§ **TEKSTFRAGMENT**:

Verslag vergadering Commissie voor Welzijn, Volksgezondheid, Gezin en Armoedebestrijding
Verslag
De heer Vandenhove heeft het woord.
Minister, er zijn onlangs een aantal berichten in de media verschenen over de zogenaamde inleunflats. Het is natuurlijk een heel goede zaak dat er in sommige woonzorgcentra aparte kamers zijn of komen waar gezinnen die heel lang samengewoond hebben en waarbij er nu nog één iemand is die goed is en één iemand die zwaar zorgbehoevend is, samen kunnen blijven. Dat is een positieve evolutie. Misschien kunnen we uit de goede voorbeelden die ontstaan in sommige woonzorgcentra, conclusies trekken voor bepaalde beleidsmaatregelen en bekijken of daar niet nog meer op kan worden ingezet.
In de berichtgeving doken echter ook een aantal vragen op over die nieuwe levenssituatie, waarbij een partner die goed blijft en een partner die niet goed blijft, zo goed mogelijk voor elkaar proberen te zorgen. Dat is eigenlijk een goede omstandigheid waarin dat kan.
Minister, hoe evalueert u de creatie van de inleunflats? Bent u van plan om daar verder op in te zetten? Hebt u er op dit ogenblik zicht op hoeveel vraag er is naar dat soort rusthuiskamers? Hoeveel zijn er op dit moment? Hebt u een bepaalde norm voor hoe dat aantal inleunflats eventueel kan verhogen in de nabije toekomst?
Welke mogelijkheden hebben de rusthuizen of de woonzorgcentra vandaag om bestaande capaciteit te converteren naar zo’n inleunflat? Ik denk dan ook specifiek aan de mogelijkheden om mogelijke infrastructuurwerken mee te financieren, want dat is dan ook wel nodig in zulke situaties.

§ **BESCHIKBARE GEGEVENS**:

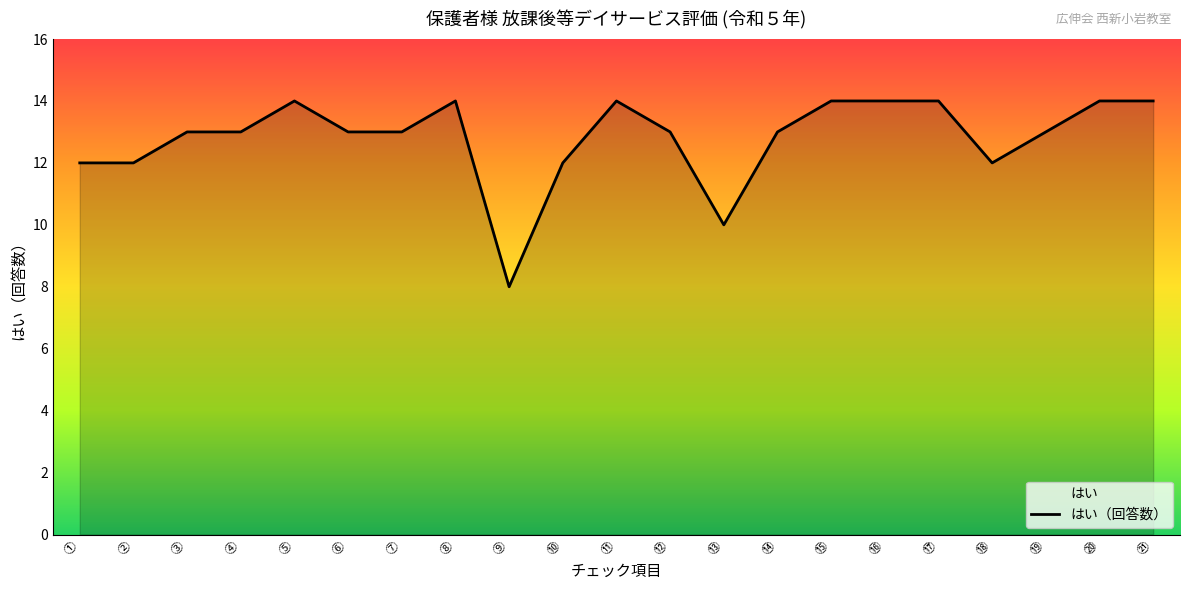

Which label corresponds to the largest value in the chart?

⑤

§ **WAT GEVRAAGD WORDT**:
Schrijf uit het verslag over de inleunflats woord voor woord het stuk over dat begint bij "In de berichtgeving" en eindigt bij "waarin dat kan.".

§ **ANTWOORD HIERONDER**:
In de berichtgeving doken echter ook een aantal vragen op over die nieuwe levenssituatie, waarbij een partner die goed blijft en een partner die niet goed blijft, zo goed mogelijk voor elkaar proberen te zorgen. Dat is eigenlijk een goede omstandigheid waarin dat kan.